• [Aim of the task]: Retype the entries exactly, keeping every line intact.

• [Source material]:
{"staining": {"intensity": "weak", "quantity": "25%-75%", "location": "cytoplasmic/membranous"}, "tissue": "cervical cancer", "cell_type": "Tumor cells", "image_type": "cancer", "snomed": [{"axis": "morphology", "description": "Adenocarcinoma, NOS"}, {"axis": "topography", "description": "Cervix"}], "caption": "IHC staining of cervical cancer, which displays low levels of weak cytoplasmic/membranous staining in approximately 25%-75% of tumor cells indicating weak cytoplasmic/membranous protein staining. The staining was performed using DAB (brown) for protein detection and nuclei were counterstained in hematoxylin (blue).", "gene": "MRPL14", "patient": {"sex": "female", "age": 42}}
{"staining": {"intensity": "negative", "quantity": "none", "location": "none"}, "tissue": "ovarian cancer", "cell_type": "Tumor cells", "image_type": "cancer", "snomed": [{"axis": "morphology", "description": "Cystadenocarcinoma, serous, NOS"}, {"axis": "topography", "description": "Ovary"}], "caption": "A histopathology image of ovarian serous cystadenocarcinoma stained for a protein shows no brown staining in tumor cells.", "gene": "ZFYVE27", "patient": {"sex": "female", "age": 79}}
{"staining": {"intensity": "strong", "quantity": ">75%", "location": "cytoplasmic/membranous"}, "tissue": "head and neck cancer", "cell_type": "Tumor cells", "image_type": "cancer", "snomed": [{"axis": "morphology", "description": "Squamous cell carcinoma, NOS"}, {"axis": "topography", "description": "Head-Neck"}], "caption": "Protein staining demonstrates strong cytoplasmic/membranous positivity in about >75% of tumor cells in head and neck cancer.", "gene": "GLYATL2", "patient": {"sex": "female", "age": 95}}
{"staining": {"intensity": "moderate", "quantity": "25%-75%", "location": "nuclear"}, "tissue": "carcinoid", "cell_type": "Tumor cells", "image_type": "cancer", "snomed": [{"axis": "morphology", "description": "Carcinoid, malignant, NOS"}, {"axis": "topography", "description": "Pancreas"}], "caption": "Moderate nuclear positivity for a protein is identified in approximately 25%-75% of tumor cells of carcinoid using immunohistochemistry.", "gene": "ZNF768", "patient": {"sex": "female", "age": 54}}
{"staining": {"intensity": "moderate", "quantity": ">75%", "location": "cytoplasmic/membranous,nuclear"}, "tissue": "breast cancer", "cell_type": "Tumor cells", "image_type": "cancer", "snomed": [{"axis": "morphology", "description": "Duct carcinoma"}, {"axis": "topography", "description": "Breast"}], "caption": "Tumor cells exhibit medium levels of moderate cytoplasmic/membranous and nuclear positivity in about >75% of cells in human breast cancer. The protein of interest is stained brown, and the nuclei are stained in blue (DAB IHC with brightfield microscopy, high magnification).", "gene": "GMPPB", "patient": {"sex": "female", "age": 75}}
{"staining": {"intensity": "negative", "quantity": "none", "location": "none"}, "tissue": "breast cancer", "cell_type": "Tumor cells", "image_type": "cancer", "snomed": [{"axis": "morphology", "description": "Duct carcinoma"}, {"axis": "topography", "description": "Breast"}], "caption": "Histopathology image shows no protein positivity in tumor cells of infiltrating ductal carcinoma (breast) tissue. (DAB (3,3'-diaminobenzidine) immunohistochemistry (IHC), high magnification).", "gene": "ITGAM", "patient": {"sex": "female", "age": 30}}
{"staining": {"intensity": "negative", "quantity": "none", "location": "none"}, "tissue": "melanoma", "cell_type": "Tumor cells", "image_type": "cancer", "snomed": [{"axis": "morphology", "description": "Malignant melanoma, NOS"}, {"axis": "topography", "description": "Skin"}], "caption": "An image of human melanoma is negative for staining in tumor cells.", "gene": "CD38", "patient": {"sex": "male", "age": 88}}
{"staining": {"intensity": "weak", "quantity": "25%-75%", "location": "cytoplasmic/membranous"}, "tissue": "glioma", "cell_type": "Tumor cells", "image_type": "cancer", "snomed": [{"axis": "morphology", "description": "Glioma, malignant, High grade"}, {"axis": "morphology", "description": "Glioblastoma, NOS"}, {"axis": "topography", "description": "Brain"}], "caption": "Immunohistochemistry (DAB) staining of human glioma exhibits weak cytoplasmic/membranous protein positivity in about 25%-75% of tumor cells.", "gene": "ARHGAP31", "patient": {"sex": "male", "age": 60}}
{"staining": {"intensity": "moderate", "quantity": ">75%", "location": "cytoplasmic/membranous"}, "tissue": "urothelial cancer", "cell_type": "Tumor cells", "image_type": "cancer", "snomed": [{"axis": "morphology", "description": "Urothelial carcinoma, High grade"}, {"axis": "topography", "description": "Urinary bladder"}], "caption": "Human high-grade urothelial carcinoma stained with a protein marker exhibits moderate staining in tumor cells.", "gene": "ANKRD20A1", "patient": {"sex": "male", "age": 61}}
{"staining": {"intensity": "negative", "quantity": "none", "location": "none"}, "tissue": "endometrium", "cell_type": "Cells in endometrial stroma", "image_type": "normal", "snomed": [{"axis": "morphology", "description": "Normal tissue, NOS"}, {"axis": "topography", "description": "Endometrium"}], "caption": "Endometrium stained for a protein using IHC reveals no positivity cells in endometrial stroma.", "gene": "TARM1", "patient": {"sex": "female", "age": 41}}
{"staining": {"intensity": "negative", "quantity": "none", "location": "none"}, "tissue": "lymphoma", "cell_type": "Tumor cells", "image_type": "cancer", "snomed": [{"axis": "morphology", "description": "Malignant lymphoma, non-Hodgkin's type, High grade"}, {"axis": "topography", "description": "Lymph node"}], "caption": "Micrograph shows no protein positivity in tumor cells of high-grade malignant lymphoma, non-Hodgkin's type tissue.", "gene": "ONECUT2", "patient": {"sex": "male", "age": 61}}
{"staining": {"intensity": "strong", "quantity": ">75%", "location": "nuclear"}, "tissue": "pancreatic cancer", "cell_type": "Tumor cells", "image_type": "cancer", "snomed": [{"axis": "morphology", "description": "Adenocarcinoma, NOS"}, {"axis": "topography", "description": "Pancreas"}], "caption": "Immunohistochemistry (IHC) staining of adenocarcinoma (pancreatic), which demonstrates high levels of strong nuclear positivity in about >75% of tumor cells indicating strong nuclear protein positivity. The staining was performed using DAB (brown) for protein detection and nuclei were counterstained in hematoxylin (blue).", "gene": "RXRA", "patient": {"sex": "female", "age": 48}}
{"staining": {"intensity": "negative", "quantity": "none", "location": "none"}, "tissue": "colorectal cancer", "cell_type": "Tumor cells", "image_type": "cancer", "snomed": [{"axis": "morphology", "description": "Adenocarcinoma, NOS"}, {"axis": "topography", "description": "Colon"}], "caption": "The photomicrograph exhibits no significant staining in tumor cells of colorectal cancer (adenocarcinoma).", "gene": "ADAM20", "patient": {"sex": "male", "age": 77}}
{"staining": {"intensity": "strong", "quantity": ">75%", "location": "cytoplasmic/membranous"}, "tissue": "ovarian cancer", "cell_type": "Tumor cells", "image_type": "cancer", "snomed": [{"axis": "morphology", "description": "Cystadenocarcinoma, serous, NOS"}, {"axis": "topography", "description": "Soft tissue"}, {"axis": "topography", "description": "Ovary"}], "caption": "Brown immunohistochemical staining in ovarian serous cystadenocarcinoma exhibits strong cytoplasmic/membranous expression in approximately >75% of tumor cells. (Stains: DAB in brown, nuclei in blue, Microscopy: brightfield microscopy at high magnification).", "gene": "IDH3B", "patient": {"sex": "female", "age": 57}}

• [Your solution]:
{"staining": {"intensity": "weak", "quantity": "25%-75%", "location": "cytoplasmic/membranous"}, "tissue": "cervical cancer", "cell_type": "Tumor cells", "image_type": "cancer", "snomed": [{"axis": "morphology", "description": "Adenocarcinoma, NOS"}, {"axis": "topography", "description": "Cervix"}], "caption": "IHC staining of cervical cancer, which displays low levels of weak cytoplasmic/membranous staining in approximately 25%-75% of tumor cells indicating weak cytoplasmic/membranous protein staining. The staining was performed using DAB (brown) for protein detection and nuclei were counterstained in hematoxylin (blue).", "gene": "MRPL14", "patient": {"sex": "female", "age": 42}}
{"staining": {"intensity": "negative", "quantity": "none", "location": "none"}, "tissue": "ovarian cancer", "cell_type": "Tumor cells", "image_type": "cancer", "snomed": [{"axis": "morphology", "description": "Cystadenocarcinoma, serous, NOS"}, {"axis": "topography", "description": "Ovary"}], "caption": "A histopathology image of ovarian serous cystadenocarcinoma stained for a protein shows no brown staining in tumor cells.", "gene": "ZFYVE27", "patient": {"sex": "female", "age": 79}}
{"staining": {"intensity": "strong", "quantity": ">75%", "location": "cytoplasmic/membranous"}, "tissue": "head and neck cancer", "cell_type": "Tumor cells", "image_type": "cancer", "snomed": [{"axis": "morphology", "description": "Squamous cell carcinoma, NOS"}, {"axis": "topography", "description": "Head-Neck"}], "caption": "Protein staining demonstrates strong cytoplasmic/membranous positivity in about >75% of tumor cells in head and neck cancer.", "gene": "GLYATL2", "patient": {"sex": "female", "age": 95}}
{"staining": {"intensity": "moderate", "quantity": "25%-75%", "location": "nuclear"}, "tissue": "carcinoid", "cell_type": "Tumor cells", "image_type": "cancer", "snomed": [{"axis": "morphology", "description": "Carcinoid, malignant, NOS"}, {"axis": "topography", "description": "Pancreas"}], "caption": "Moderate nuclear positivity for a protein is identified in approximately 25%-75% of tumor cells of carcinoid using immunohistochemistry.", "gene": "ZNF768", "patient": {"sex": "female", "age": 54}}
{"staining": {"intensity": "moderate", "quantity": ">75%", "location": "cytoplasmic/membranous,nuclear"}, "tissue": "breast cancer", "cell_type": "Tumor cells", "image_type": "cancer", "snomed": [{"axis": "morphology", "description": "Duct carcinoma"}, {"axis": "topography", "description": "Breast"}], "caption": "Tumor cells exhibit medium levels of moderate cytoplasmic/membranous and nuclear positivity in about >75% of cells in human breast cancer. The protein of interest is stained brown, and the nuclei are stained in blue (DAB IHC with brightfield microscopy, high magnification).", "gene": "GMPPB", "patient": {"sex": "female", "age": 75}}
{"staining": {"intensity": "negative", "quantity": "none", "location": "none"}, "tissue": "breast cancer", "cell_type": "Tumor cells", "image_type": "cancer", "snomed": [{"axis": "morphology", "description": "Duct carcinoma"}, {"axis": "topography", "description": "Breast"}], "caption": "Histopathology image shows no protein positivity in tumor cells of infiltrating ductal carcinoma (breast) tissue. (DAB (3,3'-diaminobenzidine) immunohistochemistry (IHC), high magnification).", "gene": "ITGAM", "patient": {"sex": "female", "age": 30}}
{"staining": {"intensity": "negative", "quantity": "none", "location": "none"}, "tissue": "melanoma", "cell_type": "Tumor cells", "image_type": "cancer", "snomed": [{"axis": "morphology", "description": "Malignant melanoma, NOS"}, {"axis": "topography", "description": "Skin"}], "caption": "An image of human melanoma is negative for staining in tumor cells.", "gene": "CD38", "patient": {"sex": "male", "age": 88}}
{"staining": {"intensity": "weak", "quantity": "25%-75%", "location": "cytoplasmic/membranous"}, "tissue": "glioma", "cell_type": "Tumor cells", "image_type": "cancer", "snomed": [{"axis": "morphology", "description": "Glioma, malignant, High grade"}, {"axis": "morphology", "description": "Glioblastoma, NOS"}, {"axis": "topography", "description": "Brain"}], "caption": "Immunohistochemistry (DAB) staining of human glioma exhibits weak cytoplasmic/membranous protein positivity in about 25%-75% of tumor cells.", "gene": "ARHGAP31", "patient": {"sex": "male", "age": 60}}
{"staining": {"intensity": "moderate", "quantity": ">75%", "location": "cytoplasmic/membranous"}, "tissue": "urothelial cancer", "cell_type": "Tumor cells", "image_type": "cancer", "snomed": [{"axis": "morphology", "description": "Urothelial carcinoma, High grade"}, {"axis": "topography", "description": "Urinary bladder"}], "caption": "Human high-grade urothelial carcinoma stained with a protein marker exhibits moderate staining in tumor cells.", "gene": "ANKRD20A1", "patient": {"sex": "male", "age": 61}}
{"staining": {"intensity": "negative", "quantity": "none", "location": "none"}, "tissue": "endometrium", "cell_type": "Cells in endometrial stroma", "image_type": "normal", "snomed": [{"axis": "morphology", "description": "Normal tissue, NOS"}, {"axis": "topography", "description": "Endometrium"}], "caption": "Endometrium stained for a protein using IHC reveals no positivity cells in endometrial stroma.", "gene": "TARM1", "patient": {"sex": "female", "age": 41}}
{"staining": {"intensity": "negative", "quantity": "none", "location": "none"}, "tissue": "lymphoma", "cell_type": "Tumor cells", "image_type": "cancer", "snomed": [{"axis": "morphology", "description": "Malignant lymphoma, non-Hodgkin's type, High grade"}, {"axis": "topography", "description": "Lymph node"}], "caption": "Micrograph shows no protein positivity in tumor cells of high-grade malignant lymphoma, non-Hodgkin's type tissue.", "gene": "ONECUT2", "patient": {"sex": "male", "age": 61}}
{"staining": {"intensity": "strong", "quantity": ">75%", "location": "nuclear"}, "tissue": "pancreatic cancer", "cell_type": "Tumor cells", "image_type": "cancer", "snomed": [{"axis": "morphology", "description": "Adenocarcinoma, NOS"}, {"axis": "topography", "description": "Pancreas"}], "caption": "Immunohistochemistry (IHC) staining of adenocarcinoma (pancreatic), which demonstrates high levels of strong nuclear positivity in about >75% of tumor cells indicating strong nuclear protein positivity. The staining was performed using DAB (brown) for protein detection and nuclei were counterstained in hematoxylin (blue).", "gene": "RXRA", "patient": {"sex": "female", "age": 48}}
{"staining": {"intensity": "negative", "quantity": "none", "location": "none"}, "tissue": "colorectal cancer", "cell_type": "Tumor cells", "image_type": "cancer", "snomed": [{"axis": "morphology", "description": "Adenocarcinoma, NOS"}, {"axis": "topography", "description": "Colon"}], "caption": "The photomicrograph exhibits no significant staining in tumor cells of colorectal cancer (adenocarcinoma).", "gene": "ADAM20", "patient": {"sex": "male", "age": 77}}
{"staining": {"intensity": "strong", "quantity": ">75%", "location": "cytoplasmic/membranous"}, "tissue": "ovarian cancer", "cell_type": "Tumor cells", "image_type": "cancer", "snomed": [{"axis": "morphology", "description": "Cystadenocarcinoma, serous, NOS"}, {"axis": "topography", "description": "Soft tissue"}, {"axis": "topography", "description": "Ovary"}], "caption": "Brown immunohistochemical staining in ovarian serous cystadenocarcinoma exhibits strong cytoplasmic/membranous expression in approximately >75% of tumor cells. (Stains: DAB in brown, nuclei in blue, Microscopy: brightfield microscopy at high magnification).", "gene": "IDH3B", "patient": {"sex": "female", "age": 57}}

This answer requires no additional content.